Dionne-Odom, J.N., Azuero, A., Lyons, K.D., Hull, J.G., Tosteson, T., Li, Z., . . . Bakitas, M.A. (2015). Benefits of early versus delayed palliative care to informal family caregivers of patients with advanced cancer: Outcomes from the ENABLE III randomized controlled trial. Journal of Clinical Oncology, 33, 1446–1452. 

DOI Link

Study Purpose

To assess the impact of early versus delayed (three months after patient diagnosis) initiation of palliative care for patients with advanced cancer on rural informal caregivers’ quality of life, burden (objective, demand, and stress), and depression

Intervention Characteristics/Basic Study Process

Caregivers were assigned to a palliative care intervention immediately following random assignment to groups (early or delayed) or three months after assignment. The telephone-based intervention, informed by authors’ earlier work sensitive to rural access issues, involved conversations between trained advanced practice palliative care nurse coaches and caregivers. Each coach provided three evidence-based content sessions delivered weekly in a scripted format. Each patient received a different coach than the family caregiver to support the open sharing of feelings about the caregiving experience. Coaches contacted their assigned caregivers on the telephone at least monthly to respond to emerging issues until patient death. Coaches encouraged caregivers to participate in patient palliative care consultations if acceptable to patient and called a caregivers when their family members died. All nurse coaches met weekly with study's primary investigator to support study integrity. To identify group differences on desired outcome measures, all caregivers completed three questionnaires at baseline and every six weeks until week 24.

Sample Characteristics

  • N = 122  
  • MEAN AGE = 60 years
  • MALES: 21.3%, FEMALES: 78.7%
  • KEY DISEASE CHARACTERISTICS: Patients' predominant diagnosis was advanced gastrointestinal or lung cancer  
  • OTHER KEY SAMPLE CHARACTERISTICS: 93% white; 80% completed high school or college; more than half employed; 29% retired; 62% professed Catholic or Protestant religious beliefs; 75% were the spouse or partner of a patient with cancer 

Setting

  • SITE: Multi-site  
  • SETTING TYPE: Outpatient    
  • LOCATION: New Hampshire and Vermont

Phase of Care and Clinical Applications

  • PHASE OF CARE: End-of-life care
  • APPLICATIONS: Palliative care 

Study Design

Randomized, controlled trials with a wait-control design

Measurement Instruments/Methods

  • Caregiver Quality of Life Scale: Cancer (CQOL-C0)
  • Center for Epidemiologic Studies Depression (CESD) Scale
  • Montgomery Borgatta Caregiver Burden (MBCB) Scale
  • High reliability and validity assessment indices provided by authors

Results

More than 30% of participants did not complete all the follow-up assessments although the authors used appropriate statistics to confirm there was no significant relationship of attrition and measured characteristics of caregivers. The early intervention group showed a decline in depression scores from baseline compared to the delayed group (d –0.32, p = 0.02). There were no differences between the groups in quality of life or burden scores. Among the caregivers of patients who died, results for depression (p = 0.02) and stress burden (p = 0.01) were better in the early intervention group. All measures showed decline somewhat in both groups.

Conclusions

Study data support that well-educated, white, female caregivers experience improved quality of life, less depression, and less burden with early involvement in palliative care programs distinct from similar patient programs.
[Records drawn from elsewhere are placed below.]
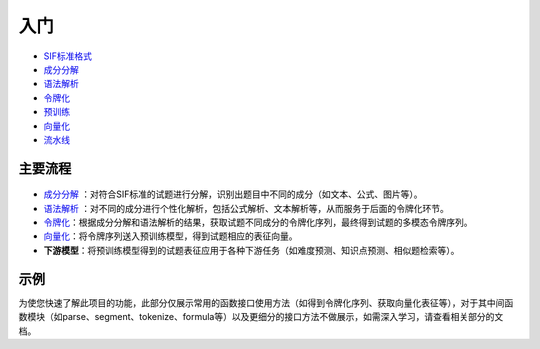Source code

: 入门
=====

*  `SIF标准格式 <sif.rst>`_ 

*  `成分分解 <seg.rst>`_ 

*  `语法解析 <tokenize.rst>`_ 

*  `令牌化 <tokenization.rst>`_ 

*  `预训练 <pretrain.rst>`_ 

*  `向量化 <vectorization.rst>`_ 

*  `流水线 <pipeline.rst>`_ 

主要流程
----------

.. figure:: ../../_static/流程图.png

* `成分分解 <seg.rst>`_ ：对符合SIF标准的试题进行分解，识别出题目中不同的成分（如文本、公式、图片等）。

* `语法解析 <tokenize.rst>`_ ：对不同的成分进行个性化解析，包括公式解析、文本解析等，从而服务于后面的令牌化环节。

* `令牌化 <tokenization.rst>`_：根据成分分解和语法解析的结果，获取试题不同成分的令牌化序列，最终得到试题的多模态令牌序列。

* `向量化 <vectorization.rst>`_：将令牌序列送入预训练模型，得到试题相应的表征向量。

* **下游模型**：将预训练模型得到的试题表征应用于各种下游任务（如难度预测、知识点预测、相似题检索等）。

示例
--------

为使您快速了解此项目的功能，此部分仅展示常用的函数接口使用方法（如得到令牌化序列、获取向量化表征等），对于其中间函数模块（如parse、segment、tokenize、formula等）以及更细分的接口方法不做展示，如需深入学习，请查看相关部分的文档。

.. nbgallery::
    :caption: This is a thumbnail gallery:
    :name: start_galler
    :glob:
    
    令牌化  <../../build/blitz/sif/sif4sci.ipynb>
    
    向量化  <../../build/blitz/i2v/get_pretrained_i2v.ipynb>

    流水线 <../../build/blitz/pipeline/pipeline.ipynb>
More studies of minority populations, male caregivers, and low literacy populations receiving similar programs could increase the generalizability of the current study's findings.

Limitations

  • Findings not generalizable
  • Subject withdrawals ≥ 10%
  • Other limitations/explanation: No inclusion criteria for caregivers except those caring for patients who met certain criteria (potential selection bias); sample mainly white with high school or more education levels living in close geographical distance to affect generalizability of results; 32% of caregivers did not complete all assessments (authors do not note rationale, seems patients became more ill and needed caregiver assistance); caregiver exclusion criteria did not clarify if a caregiver was excluded if he or she had cancer, a diagnosis of depression, or health issues that affected quality of life or perceived burden

Nursing Implications

Nursing knowledge and the clinical competency of support provision for early palliative care programs to family caregivers and patients challenged by end-of-life issues is important. The American Nurses Association Code for Nurses supports the ethical responsibility of nurses to ensure that both groups receive evidence-based programs tailored to patients and caregiver groups to meet current healthcare goals for person-centered care.